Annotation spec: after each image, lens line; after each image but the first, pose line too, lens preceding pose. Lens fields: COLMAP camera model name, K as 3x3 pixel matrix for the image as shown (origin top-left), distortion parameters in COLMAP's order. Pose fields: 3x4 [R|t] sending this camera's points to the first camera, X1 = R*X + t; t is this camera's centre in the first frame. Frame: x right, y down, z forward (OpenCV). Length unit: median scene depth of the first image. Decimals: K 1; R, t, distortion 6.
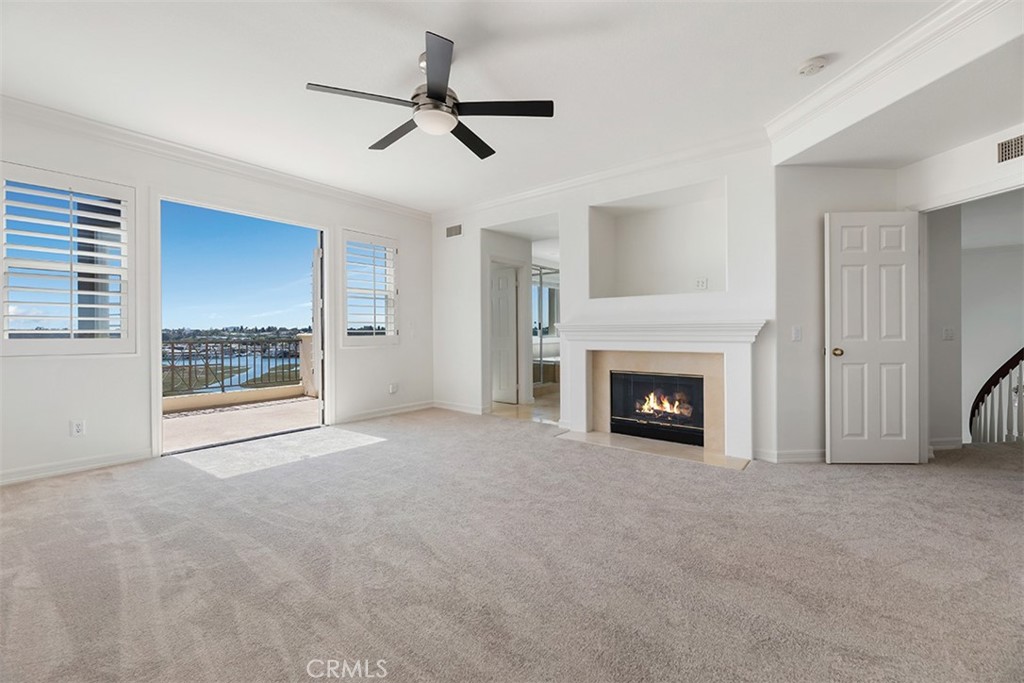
lens RADIAL K [[421.8, 0, 514.4], [0, 421.8, 337.7], [0, 0, 1]] dist [-0.002562, -0.000988]
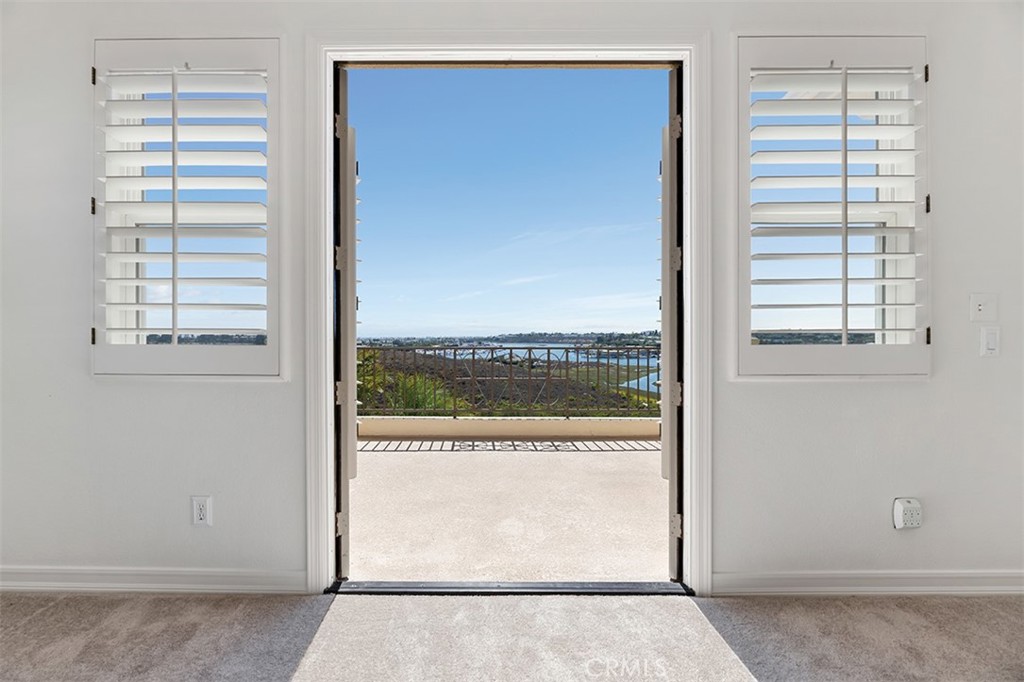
lens RADIAL K [[421.8, 0, 505.0], [0, 421.8, 333.9], [0, 0, 1]] dist [-0.002562, -0.000988]
pose [[0.604917, -0.002250, -0.796286, -0.222434], [-0.011566, 0.999866, -0.011612, -0.006197], [0.796205, 0.016234, 0.604809, 0.577254]]
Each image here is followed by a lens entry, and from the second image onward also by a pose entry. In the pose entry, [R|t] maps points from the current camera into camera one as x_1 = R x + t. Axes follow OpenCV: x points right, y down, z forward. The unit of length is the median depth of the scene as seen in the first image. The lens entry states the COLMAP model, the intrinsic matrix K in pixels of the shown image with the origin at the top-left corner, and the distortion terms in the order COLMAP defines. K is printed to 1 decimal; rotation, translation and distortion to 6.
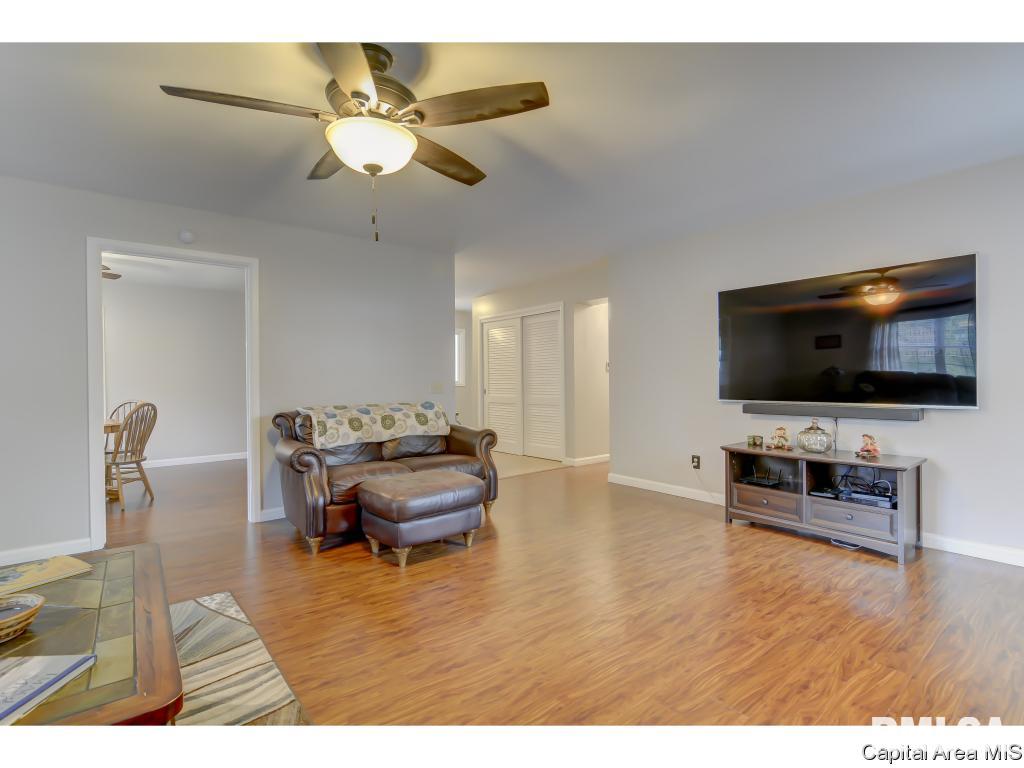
lens RADIAL K [[496.3, 0, 511.4], [0, 496.3, 386.5], [0, 0, 1]] dist [-0.012911, 0.004248]
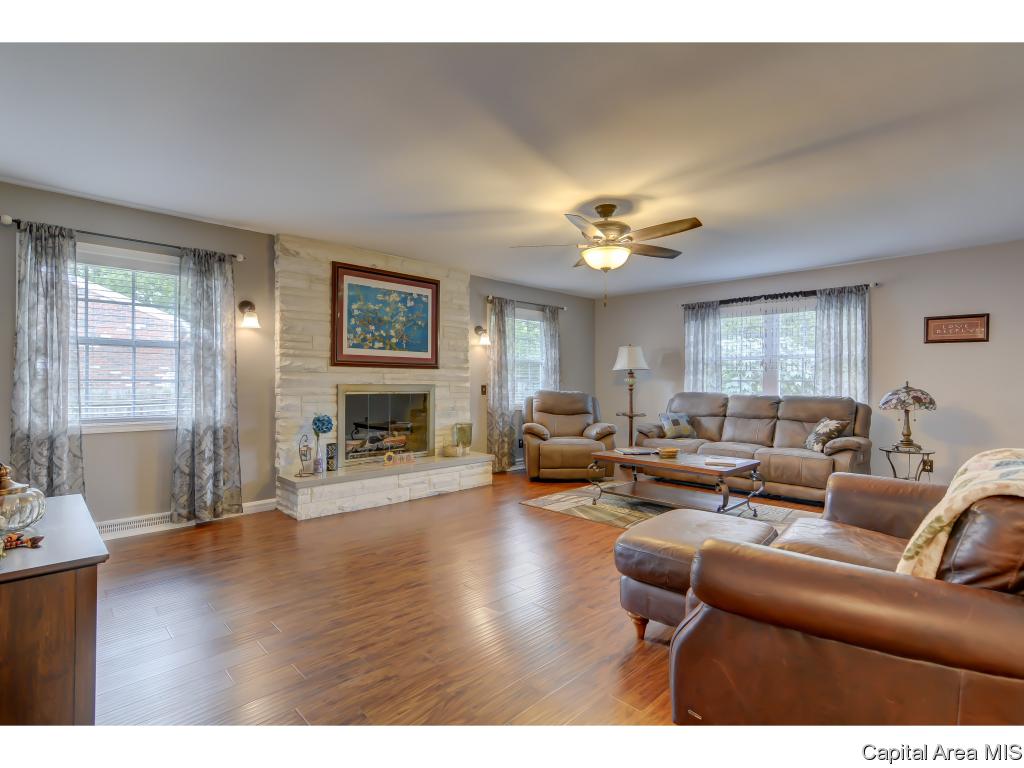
lens RADIAL K [[496.3, 0, 512.3], [0, 496.3, 377.1], [0, 0, 1]] dist [-0.012911, 0.004248]
pose [[-0.994938, 0.004275, -0.100400, 0.184119], [0.003796, 0.999980, 0.004962, -0.036426], [0.100420, 0.004555, -0.994935, 2.045573]]
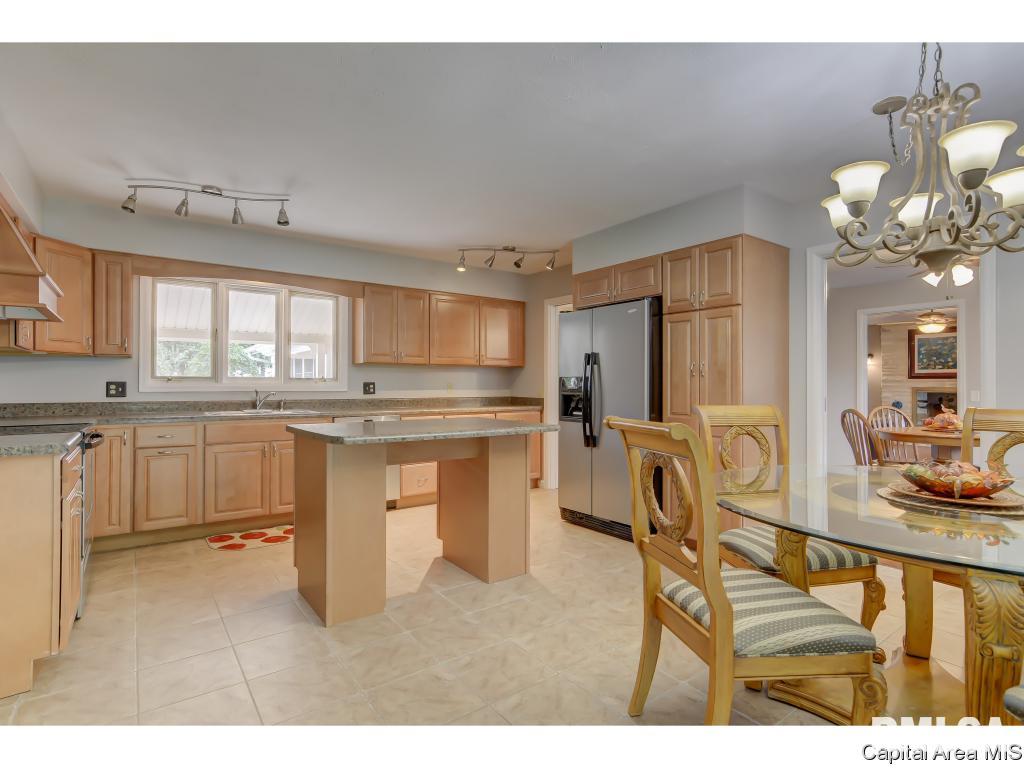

______________________________

▶ _Directions_:
Reproduce every line above verbatim, leaving out the pictures.

▶ _Exercise output_:
Annotation spec: after each image, lens line; after each image but the first, pose line too, lens preceding pose. Lens fields: COLMAP camera model name, K as 3x3 pixel matrix for the image as shown (origin top-left), distortion parameters in COLMAP's order. Pose fields: 3x4 [R|t] sending this camera's points to the first camera, X1 = R*X + t; t is this camera's centre in the first frame. Frame: x right, y down, z forward (OpenCV). Length unit: median scene depth of the first image. Decimals: K 1; R, t, distortion 6.
lens RADIAL K [[421.8, 0, 514.4], [0, 421.8, 337.7], [0, 0, 1]] dist [-0.002562, -0.000988]
lens RADIAL K [[421.8, 0, 505.0], [0, 421.8, 333.9], [0, 0, 1]] dist [-0.002562, -0.000988]
pose [[0.604917, -0.002250, -0.796286, -0.222434], [-0.011566, 0.999866, -0.011612, -0.006197], [0.796205, 0.016234, 0.604809, 0.577254]]
Each image here is followed by a lens entry, and from the second image onward also by a pose entry. In the pose entry, [R|t] maps points from the current camera into camera one as x_1 = R x + t. Axes follow OpenCV: x points right, y down, z forward. The unit of length is the median depth of the scene as seen in the first image. The lens entry states the COLMAP model, the intrinsic matrix K in pixels of the shown image with the origin at the top-left corner, and the distortion terms in the order COLMAP defines. K is printed to 1 decimal; rotation, translation and distortion to 6.
lens RADIAL K [[496.3, 0, 511.4], [0, 496.3, 386.5], [0, 0, 1]] dist [-0.012911, 0.004248]
lens RADIAL K [[496.3, 0, 512.3], [0, 496.3, 377.1], [0, 0, 1]] dist [-0.012911, 0.004248]
pose [[-0.994938, 0.004275, -0.100400, 0.184119], [0.003796, 0.999980, 0.004962, -0.036426], [0.100420, 0.004555, -0.994935, 2.045573]]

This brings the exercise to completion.